▶ [What is needed] Print the lines starting at the one that contains "ogni caso a" and ending at the one that contains "7 AGOSTO 2026", both included, without changing a character.

▶ [Saved entries]
· · · · ·

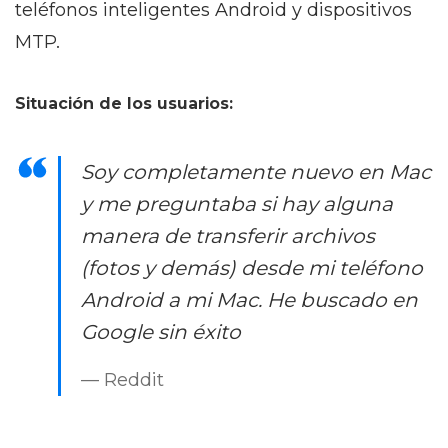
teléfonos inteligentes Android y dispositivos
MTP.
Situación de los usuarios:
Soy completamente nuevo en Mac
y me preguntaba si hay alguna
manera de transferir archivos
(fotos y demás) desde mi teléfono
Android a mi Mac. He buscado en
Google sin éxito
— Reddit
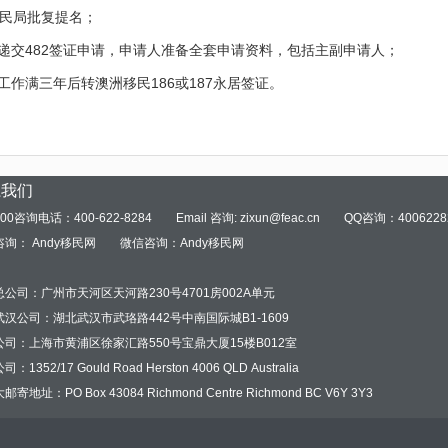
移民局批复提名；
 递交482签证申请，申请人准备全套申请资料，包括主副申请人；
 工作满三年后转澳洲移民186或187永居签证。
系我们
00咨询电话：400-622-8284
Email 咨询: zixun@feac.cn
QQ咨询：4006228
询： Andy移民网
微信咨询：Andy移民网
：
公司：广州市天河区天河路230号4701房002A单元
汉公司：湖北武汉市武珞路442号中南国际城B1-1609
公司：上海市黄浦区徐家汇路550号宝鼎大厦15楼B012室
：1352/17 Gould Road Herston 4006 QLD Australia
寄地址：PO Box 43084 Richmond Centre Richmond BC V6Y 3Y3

· · · · ·

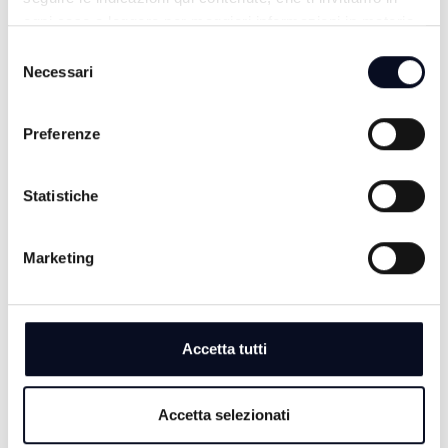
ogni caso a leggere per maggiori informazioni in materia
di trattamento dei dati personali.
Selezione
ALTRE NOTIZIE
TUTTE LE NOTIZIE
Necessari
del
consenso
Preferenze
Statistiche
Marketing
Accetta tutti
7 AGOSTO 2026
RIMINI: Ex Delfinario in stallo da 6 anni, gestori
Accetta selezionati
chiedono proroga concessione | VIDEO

· · · · ·

▶ [Reply to the task]
ogni caso a leggere per maggiori informazioni in materia
di trattamento dei dati personali.
Selezione
ALTRE NOTIZIE
TUTTE LE NOTIZIE
Necessari
del
consenso
Preferenze
Statistiche
Marketing
Accetta tutti
7 AGOSTO 2026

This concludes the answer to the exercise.